Line by line, set down all the data below exactly, omitting any picture.

[DATA EXCERPTS — start]

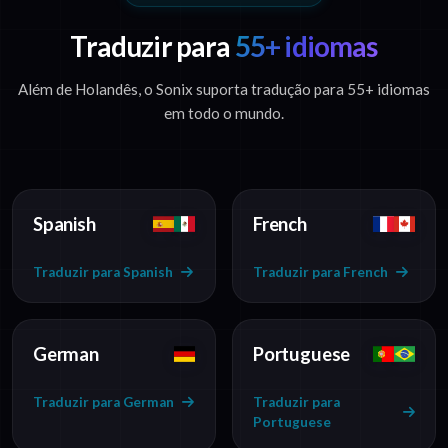
Traduzir para
55+ idiomas
Além de Holandês, o Sonix suporta tradução para 55+ idiomas
em todo o mundo.
Spanish
French
Traduzir para Spanish
Traduzir para French
German
Portuguese
Traduzir para German
Traduzir para
Portuguese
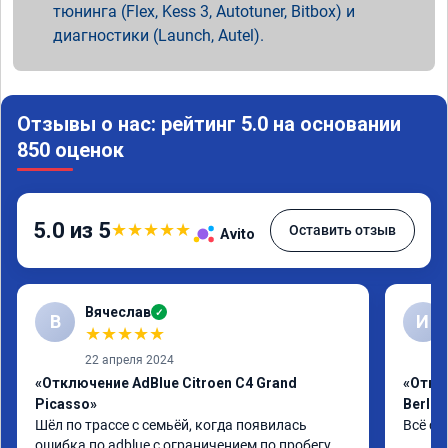
тюнинга (Flex, Kess 3, Autotuner, Bitbox) и
диагностики (Launch, Autel).
Отзывы о нас: рейтинг 5.0 на основании
850 оценок
5.0 из 5
★
★
★
★
★
Оставить отзыв
Avito
Вячеслав
✓
В
И
★
★
★
★
★
22 апреля 2024
«Отключение AdBlue Citroen C4 Grand
«Откл
Picasso»
Berlin
Шёл по трассе с семьёй, когда появилась 
Всё сд
ошибка по adblue с ограничением по пробегу, 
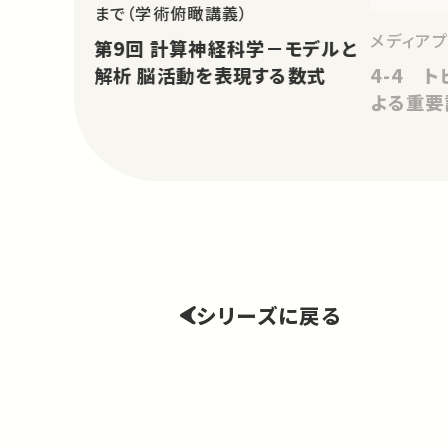
まで（学術俯瞰講義）
メディア
第9回 計算神経科学－モデルと
4-4 ト
解析 脳活動を表現する数式
よる重要
シリーズに戻る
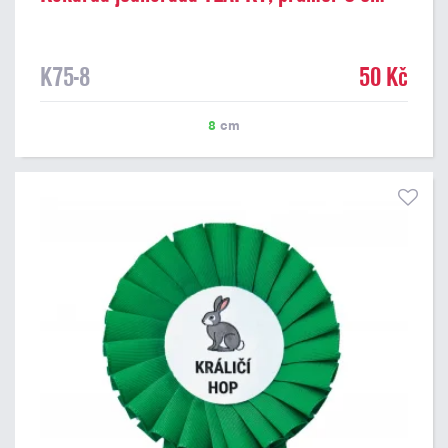
K75-8
50 Kč
8
cm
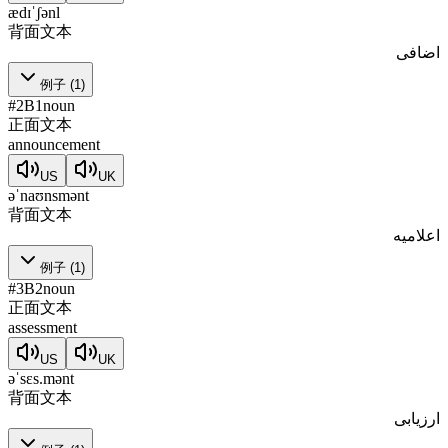
ædɪˈʃənl
背面文本
اضافی
例子
(
1
)
#
2
B1
noun
正面文本
announcement
US
UK
əˈnaʊnsmənt
背面文本
اعلامیه
例子
(
1
)
#
3
B2
noun
正面文本
assessment
US
UK
əˈsɛs.mənt
背面文本
ارزیابی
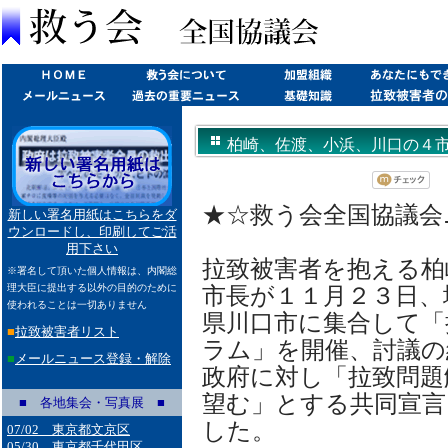
柏崎、佐渡、小浜、川口の４
(2010/11/24)
★☆救う会全国協議会ニュ
新しい署名用紙はこちらをダ
ウンロードし、印刷してご活
用下さい
拉致被害者を抱える柏
※署名して頂いた個人情報は、内閣総
理大臣に提出する以外の目的のために
市長が１１月２３日、
使われることは一切ありません
県川口市に集合して「
■
拉致被害者リスト
ラム」を開催、討議の
■
メールニュース登録・解除
政府に対し「拉致問題
望む」とする共同宣言
■ 各地集会・写真展 ■
した。
07/02 東京都文京区
05/30 東京都千代田区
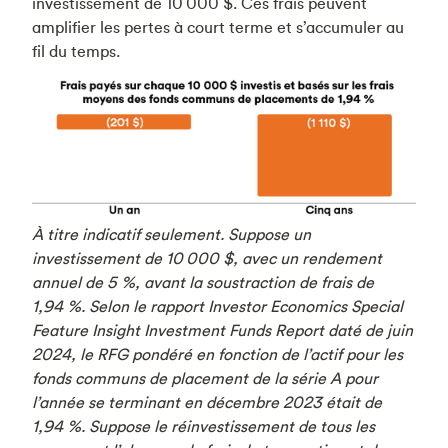
investissement de 10 000 $. Ces frais peuvent
amplifier les pertes à court terme et s’accumuler au
fil du temps.
À titre indicatif seulement. Suppose un
investissement de 10 000 $, avec un rendement
annuel de 5 %, avant la soustraction de frais de
1,94 %. Selon le rapport Investor Economics Special
Feature Insight Investment Funds Report daté de juin
2024, le RFG pondéré en fonction de l’actif pour les
fonds communs de placement de la série A pour
l’année se terminant en décembre 2023 était de
1,94 %. Suppose le réinvestissement de tous les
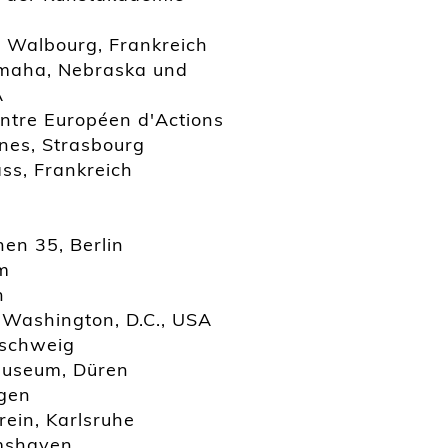
 Walbourg, Frankreich
Omaha, Nebraska und
A
ntre Européen d'Actions
nes, Strasbourg
ss, Frankreich
en 35, Berlin
m
n
 Washington, D.C., USA
nschweig
useum, Düren
ngen
ein, Karlsruhe
lmshaven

[DATA EXCERPTS — finish]

- EXERCISE ANSWER
Traduzir para
55+ idiomas
Além de Holandês, o Sonix suporta tradução para 55+ idiomas
em todo o mundo.
Spanish
French
Traduzir para Spanish
Traduzir para French
German
Portuguese
Traduzir para German
Traduzir para
Portuguese
тюнинга (Flex, Kess 3, Autotuner, Bitbox) и
диагностики (Launch, Autel).
Отзывы о нас: рейтинг 5.0 на основании
850 оценок
5.0 из 5
★
★
★
★
★
Оставить отзыв
Avito
Вячеслав
✓
В
И
★
★
★
★
★
22 апреля 2024
«Отключение AdBlue Citroen C4 Grand
«Откл
Picasso»
Berlin
Шёл по трассе с семьёй, когда появилась 
Всё сд
ошибка по adblue с ограничением по пробегу, 
まで（学術俯瞰講義）
メディア
第9回 計算神経科学－モデルと
4-4 ト
解析 脳活動を表現する数式
よる重要
シリーズに戻る
K75-8
50 Kč
8
cm
ædɪˈʃənl
背面文本
اضافی
例子
(
1
)
#
2
B1
noun
正面文本
announcement
US
UK
əˈnaʊnsmənt
背面文本
اعلامیه
例子
(
1
)
#
3
B2
noun
正面文本
assessment
US
UK
əˈsɛs.mənt
背面文本
ارزیابی
柏崎、佐渡、小浜、川口の４
(2010/11/24)
★☆救う会全国協議会ニュ
新しい署名用紙はこちらをダ
ウンロードし、印刷してご活
用下さい
拉致被害者を抱える柏
※署名して頂いた個人情報は、内閣総
理大臣に提出する以外の目的のために
市長が１１月２３日、
使われることは一切ありません
県川口市に集合して「
■
拉致被害者リスト
ラム」を開催、討議の
■
メールニュース登録・解除
政府に対し「拉致問題
望む」とする共同宣言
■ 各地集会・写真展 ■
した。
07/02 東京都文京区
05/30 東京都千代田区
investissement de 10 000 $. Ces frais peuvent
amplifier les pertes à court terme et s’accumuler au
fil du temps.
À titre indicatif seulement. Suppose un
investissement de 10 000 $, avec un rendement
annuel de 5 %, avant la soustraction de frais de
1,94 %. Selon le rapport Investor Economics Special
Feature Insight Investment Funds Report daté de juin
2024, le RFG pondéré en fonction de l’actif pour les
fonds communs de placement de la série A pour
l’année se terminant en décembre 2023 était de
1,94 %. Suppose le réinvestissement de tous les
 Walbourg, Frankreich
Omaha, Nebraska und
A
ntre Européen d'Actions
nes, Strasbourg
ss, Frankreich
en 35, Berlin
m
n
 Washington, D.C., USA
nschweig
useum, Düren
ngen
ein, Karlsruhe
lmshaven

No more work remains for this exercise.